_Document excerpt_:

<<<<

In 2006 Gallardo assumed responsibility for the assurance practice for industrial products and automotive, as part of the assurance executive committee. She has since added responsibility for business development and is currently the CIP leader and the Diversity & Inclusion leader since 2012. In addition, Gallardo is a patron of the PwC Foundation in Spain and a member of the advisory board of Expansion, a financial newspaper in Spain.
Gallardo says she can’t point to one specific achievement she is most proud of, because after 28 years at PwC, she sees that her success has been a combination of many factors. “When I look back to the start of my career, I see all the experiences acquired, all the projects I have participated in, all the people I have met, and all that I have achieved, and I feel very proud of the sum. I feel very privileged to be able to continue enjoying and learning at work every day.”
The Importance of Retention
Right now, Gallardo is immersed in the many changes and transformation that the CIP industries are facing, as she works with her team to build solutions — adding value to clients while differentiating themselves from competitors in the services they provide. And that demands that they continue to attract, retain and develop the most diverse talent to allow for different points of view.

>>>>

_Raw records_:
<<<<

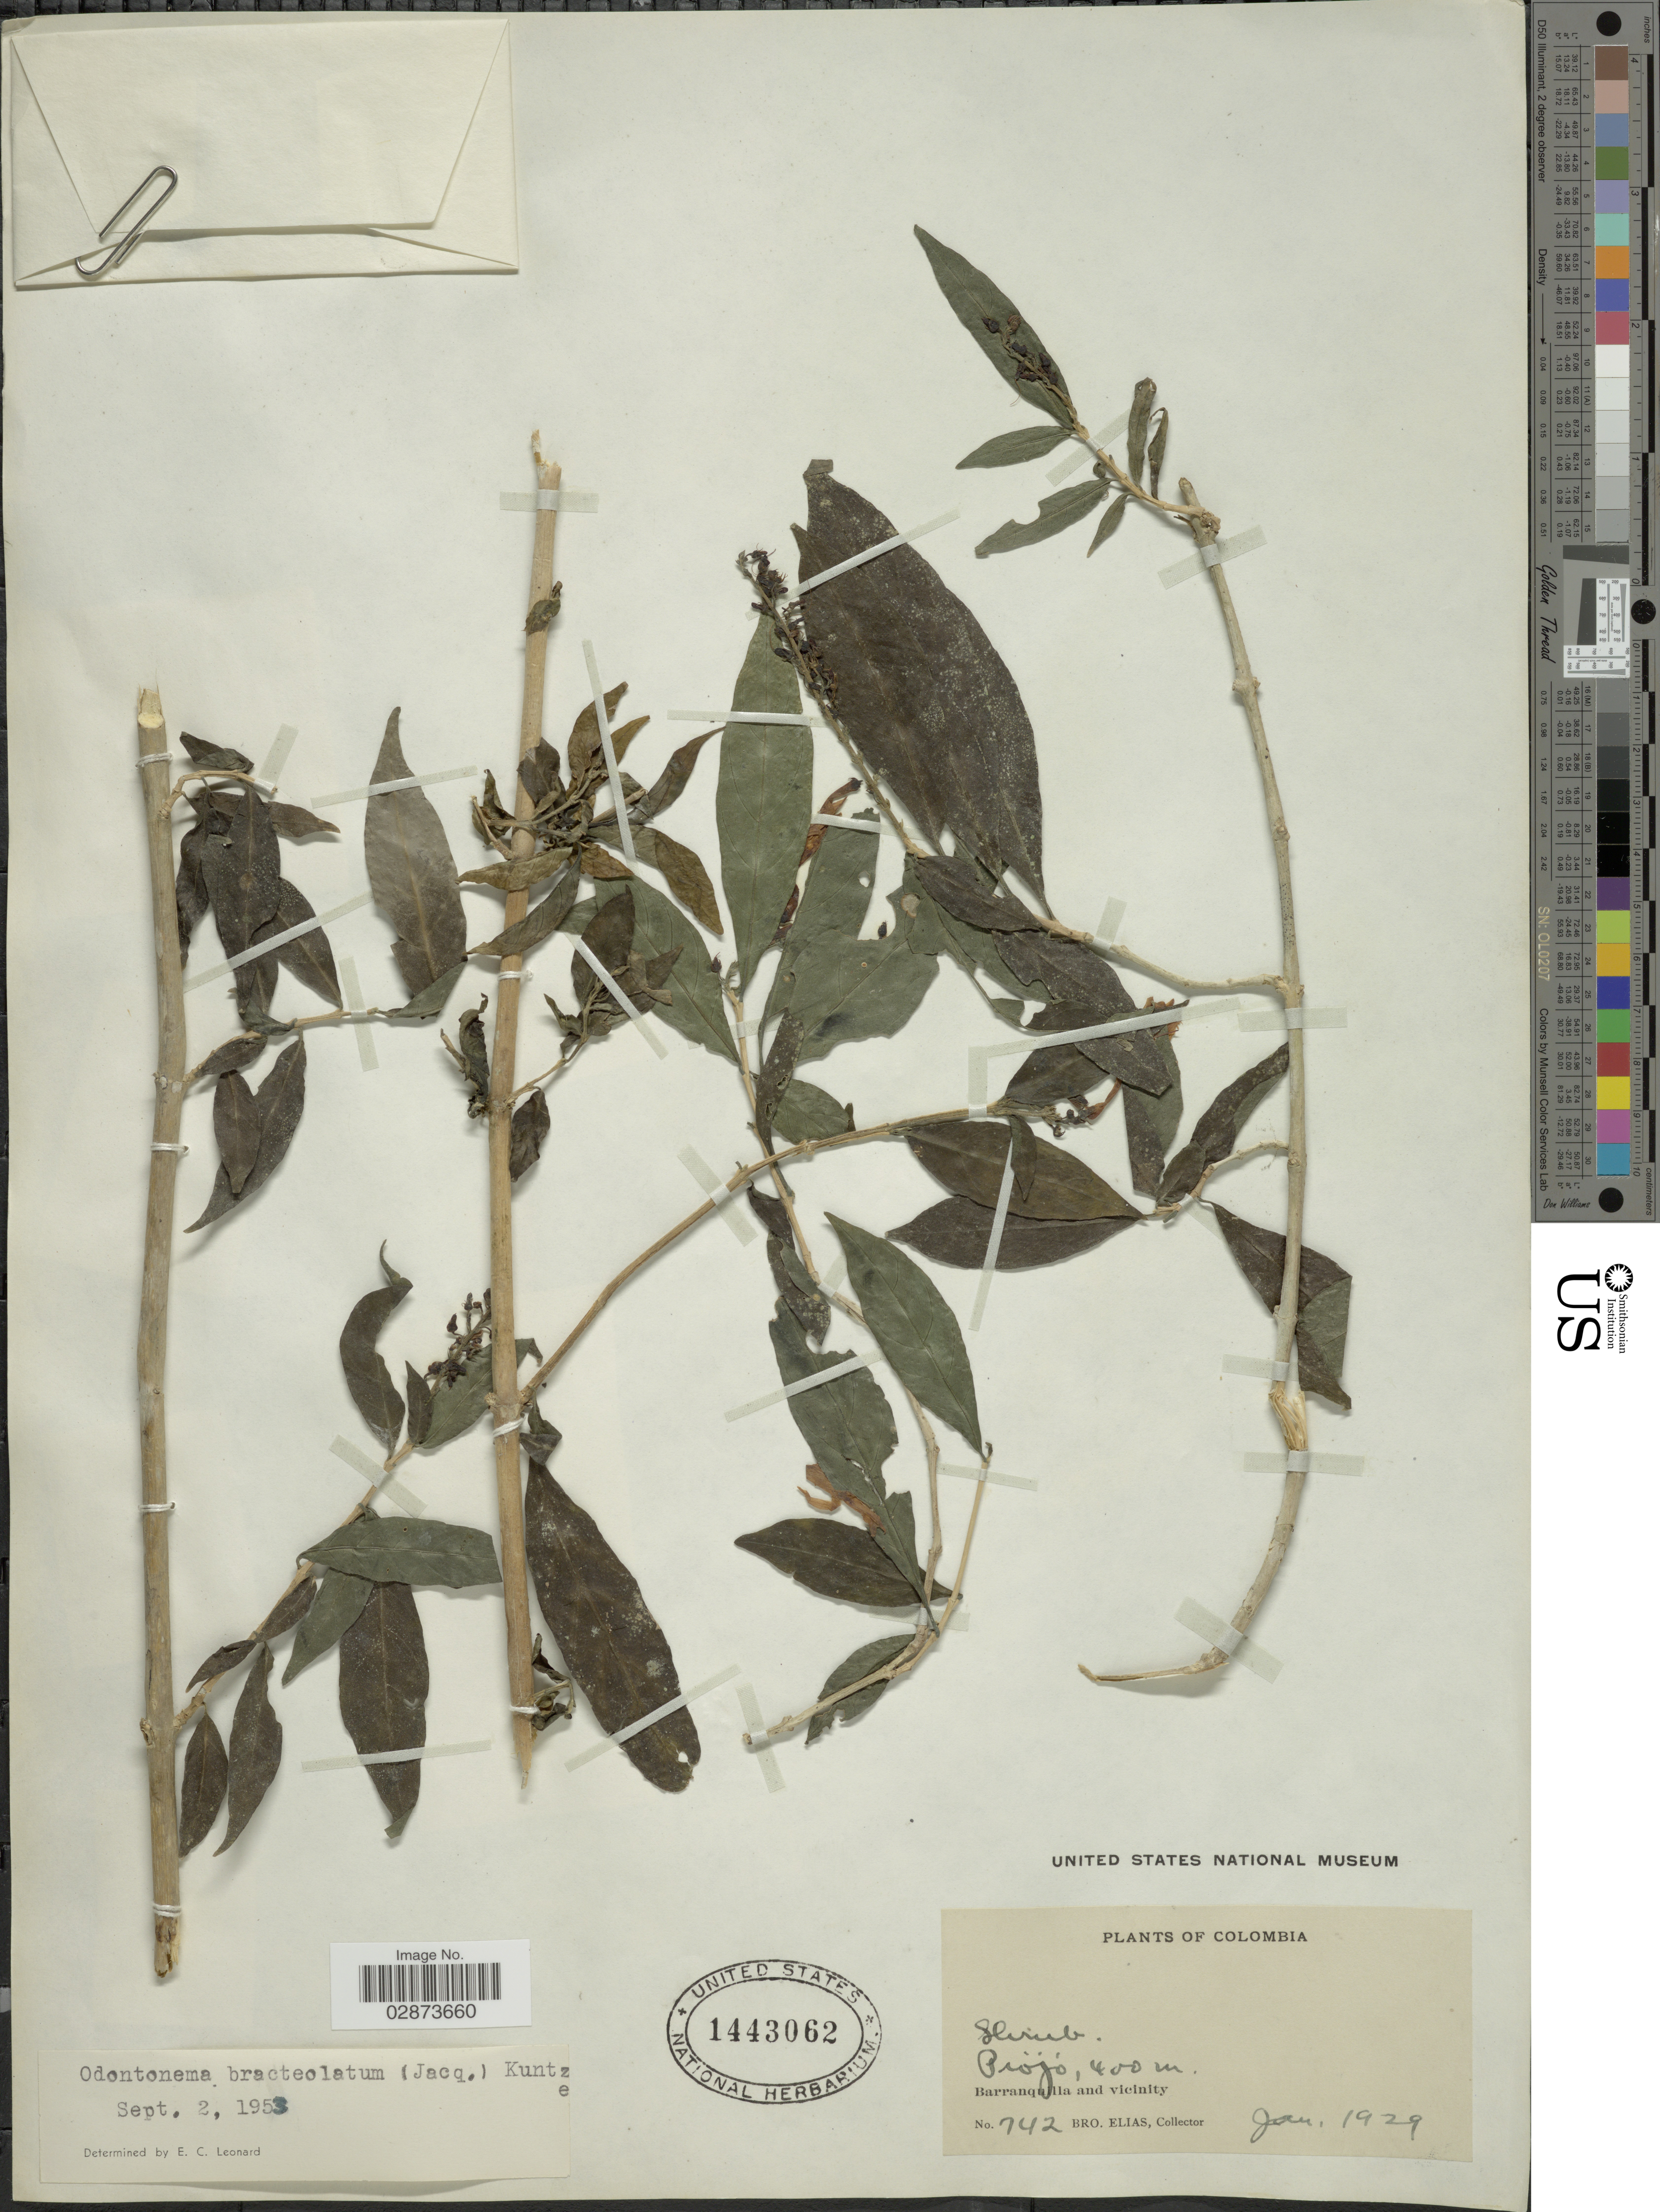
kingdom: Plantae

>>>>
<<<<

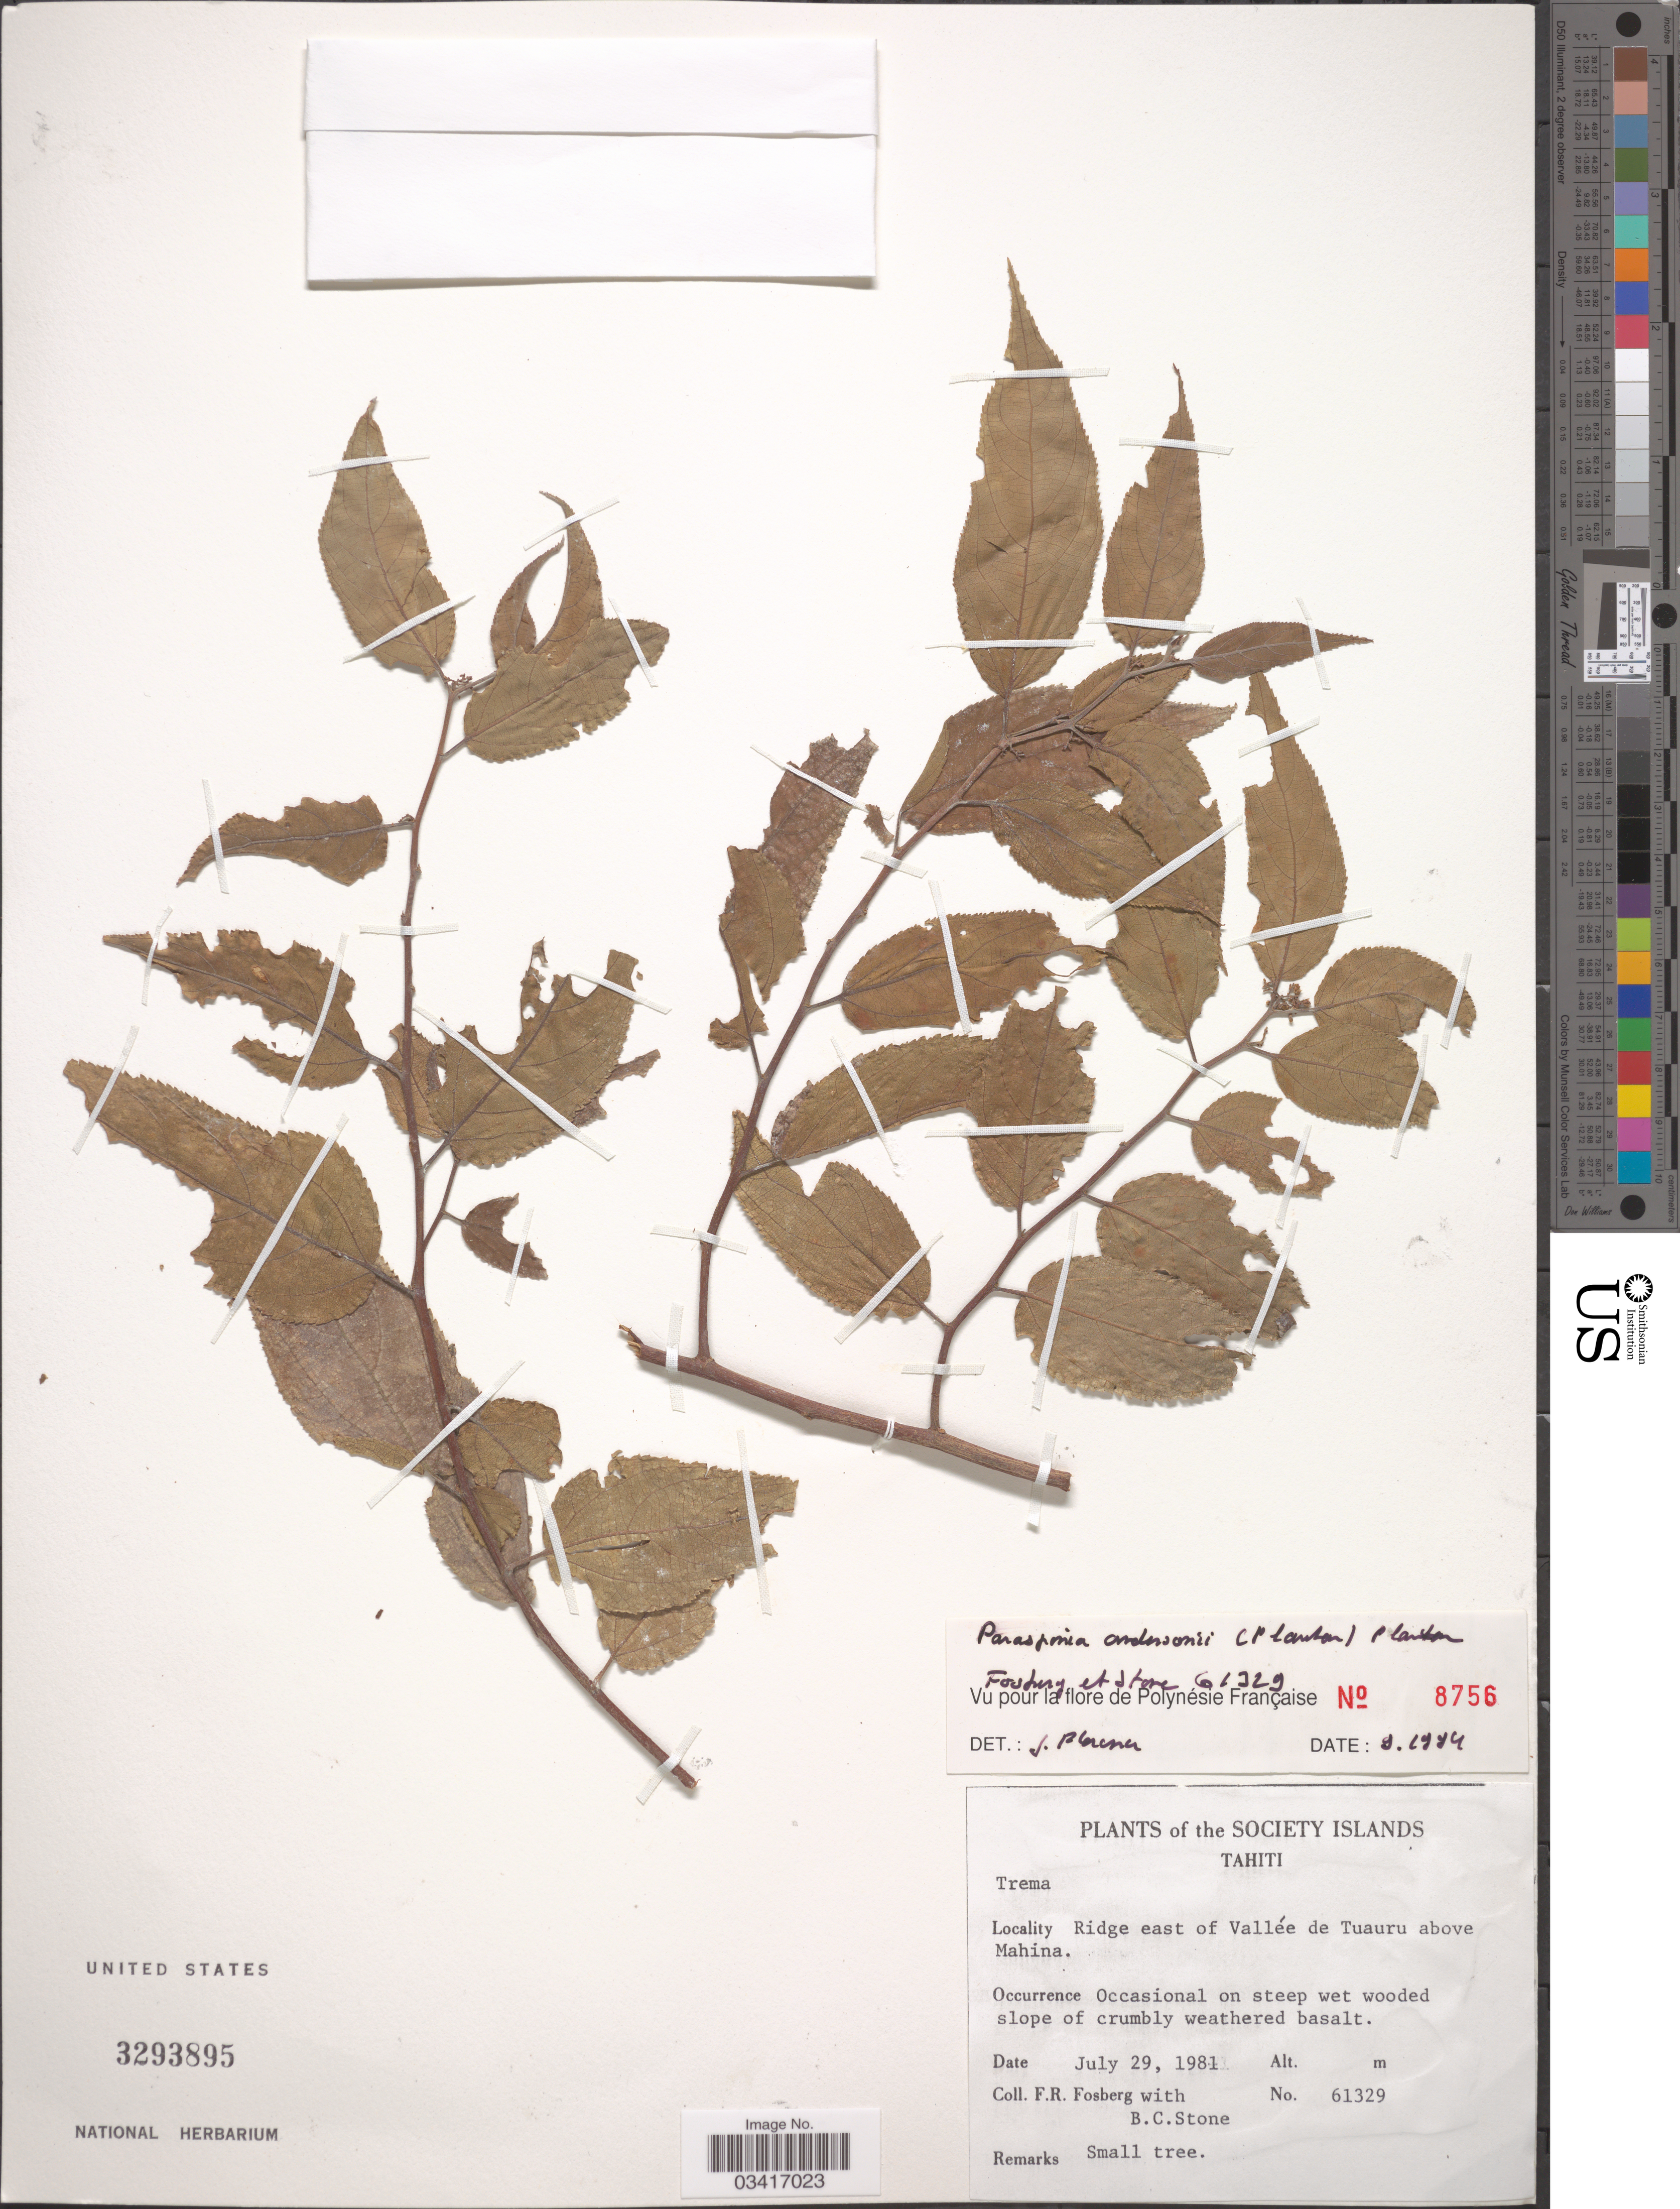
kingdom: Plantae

>>>>

_Complete the following_:
1 > Do the following statements agree with the Gallardo profile? Answer each with yes or no and quote the words of the profile that decide it.
(a) Gallardo took on the assurance practice for industrial products and automotive in 2006.
(b) Gallardo sits on the advisory board of a financial newspaper in Spain.
(c) Gallardo names a single achievement as the one she is proudest of.
2 > Why, according to the Gallardo profile, must her team keep attracting, retaining and developing the most diverse talent? Answer in one to three sentences.
3 > Extend the Gallardo profile, starting after its last sentence.

_Outputs_:
1 >
(a) Yes: "In 2006 Gallardo assumed responsibility for the assurance practice for industrial products and automotive"
(b) Yes: "a member of the advisory board of Expansion, a financial newspaper in Spain"
(c) No: "she can’t point to one specific achievement she is most proud of"

2 > Their work building solutions that add value to clients and set them apart from competitors, amid the changes facing the CIP industries, demands it. Diverse talent allows for different points of view.

3 >
“As diversity leader in PwC Spain, I know it’s imperative to have diversity as a strategic priority embedded in our organization,” she says, noting it is even more important, due to new EU legislation, which among other requirements, has defined a Mandatory Audit Firm Rotation (MFR) that is impacting the audit market in many ways.
“We are dealing with a significant transformation of our firm and it is more crucial than ever to attract and retain the best talent. With women representing half of the new joiners each year, we cannot afford to lose female talent later in the pipeline.”
However, it is a fact in Spain that industrywide, more women than men leave before they reach leadership levels.
“Lost female talent at upper levels is a complex problem with many contributing factors both structural and corporate,” Gallardo says.
Since women still shoulder the bulk of home and child-related responsibilities, they often choose not to pay the price of long hours at the office. In addition she notes that as result, women have less time to dedicate to developing professional relationships and therefore can have less visibility inside the organization. Finally, some women demonstrate less self-confidence and therefore find it difficult to ask for promotions; although she sees this changing as millennials enter the workforce with increased confidence.
Finally, she sees that the culture of companies can present a barrier, due to unconscious bias, which affects leadership styles and how decisions are made and relationships formed.
“This is not a social question, but one of financial impact,” Gallardo stresses. “We have to be focused on retaining that talent as a business issue.”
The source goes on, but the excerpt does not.